Тогда это казалось остроумным (Явлинский тоже когда-то казался остроумным). Сегодня – понять невозможно. Кто “дамы легкого поведения”? Столыпин? Даже единственный либеральный аргумент не работает: сказано до военно-полевых судов.

До революции общество не сыграло никакой роли в позитивных преобразованиях. Выпускник Пажеского корпуса мог стать революционером, революционер – идеологом абсолютной монархии, но ни один общественный деятель не стал реформатором.

Гайдар стал реформатором, когда “общество” слилось с “народом”. В эпоху “восстания масс”, говоря словами испанского философа Ортега-и-Гассета. Но в Европе “восстанию масс” (термин 1930 года) предшествовала плодотворная эпоха либеральной демократии. Поэтому они выкарабкались. У нас в 90-х народ с ходу взял быка за рога и показал, кто в доме хозяин. Я говорю не о формальных демократических процедурах, а об общественном мнении. Именно народ – та среда, которая не пропускает сквозь себя никаких либеральных волн. Власть здесь ни при чем. Она плоть от плоти народной. В эпоху “восстания масс” – снова ссылаюсь на Ортега-и-Гассета – власть “и всемогуща, и эфемерна”, ее “деятельность сводится к тому, чтобы как-то увертываться от поминутных осложнений и конфликтов”. И ладно бы только власть. Любой нынешний “либерал” скажет, что он за свободу и за социальную справедливость. Так же как он за малый бизнес и за переполненный социальными гарантиями Трудовой кодекс, разоряющий любого малого предпринимателя, если он будет ему следовать. За свободные цены и против их роста. Здесь не популизм как тактика, а популизм как образ мысли.

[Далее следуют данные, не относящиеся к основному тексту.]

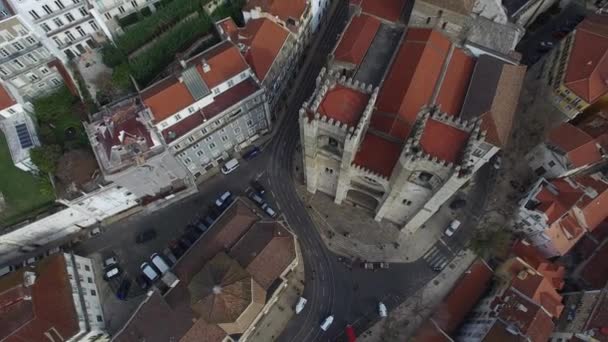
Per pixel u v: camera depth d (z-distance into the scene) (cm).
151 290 8225
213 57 8950
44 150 8650
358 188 9000
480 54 9456
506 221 9994
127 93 9556
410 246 9869
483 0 9325
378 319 9225
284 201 10331
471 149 6266
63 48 9438
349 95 6781
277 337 9112
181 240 9875
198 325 7688
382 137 7950
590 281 9094
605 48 9438
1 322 7469
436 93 8844
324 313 9306
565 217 9056
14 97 8994
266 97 9788
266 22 9856
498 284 8925
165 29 9844
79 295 8619
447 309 8975
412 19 9169
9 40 8300
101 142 8156
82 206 9012
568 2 12062
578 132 9350
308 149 7725
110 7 9550
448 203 10219
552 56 10631
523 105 11038
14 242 9106
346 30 9625
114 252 9906
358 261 9725
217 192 10456
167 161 8494
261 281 8169
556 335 8519
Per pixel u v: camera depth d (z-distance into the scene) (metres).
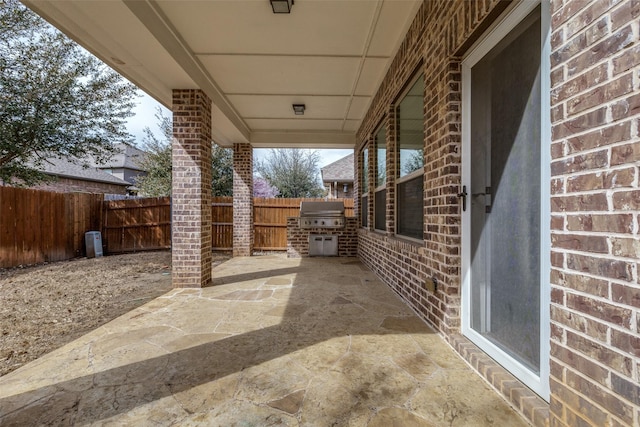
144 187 12.70
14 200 6.91
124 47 3.52
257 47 4.14
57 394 2.00
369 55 4.39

Нельзя одной рукой крутить шестеренки модернизации, а другой поддерживать отечественных производителей, которые без поддержки мгновенно падают. Но кого волнует гипотетическая благодарность гипотетических внуков? Кому охота быть без вины виноватым? Впрочем, их – эфемерных и всемогущих – сейчас двое. Им тесно. Одним могли бы и пожертвовать.

А Гайдар – он уже в истории. В отличие от тех, кто строил карьеру на ругани в его адрес. Может, лет через сто и про них кто-нибудь вспомнит. Я же писал диплом про графа Гейдена, который не захотел быть ребенком при дамах.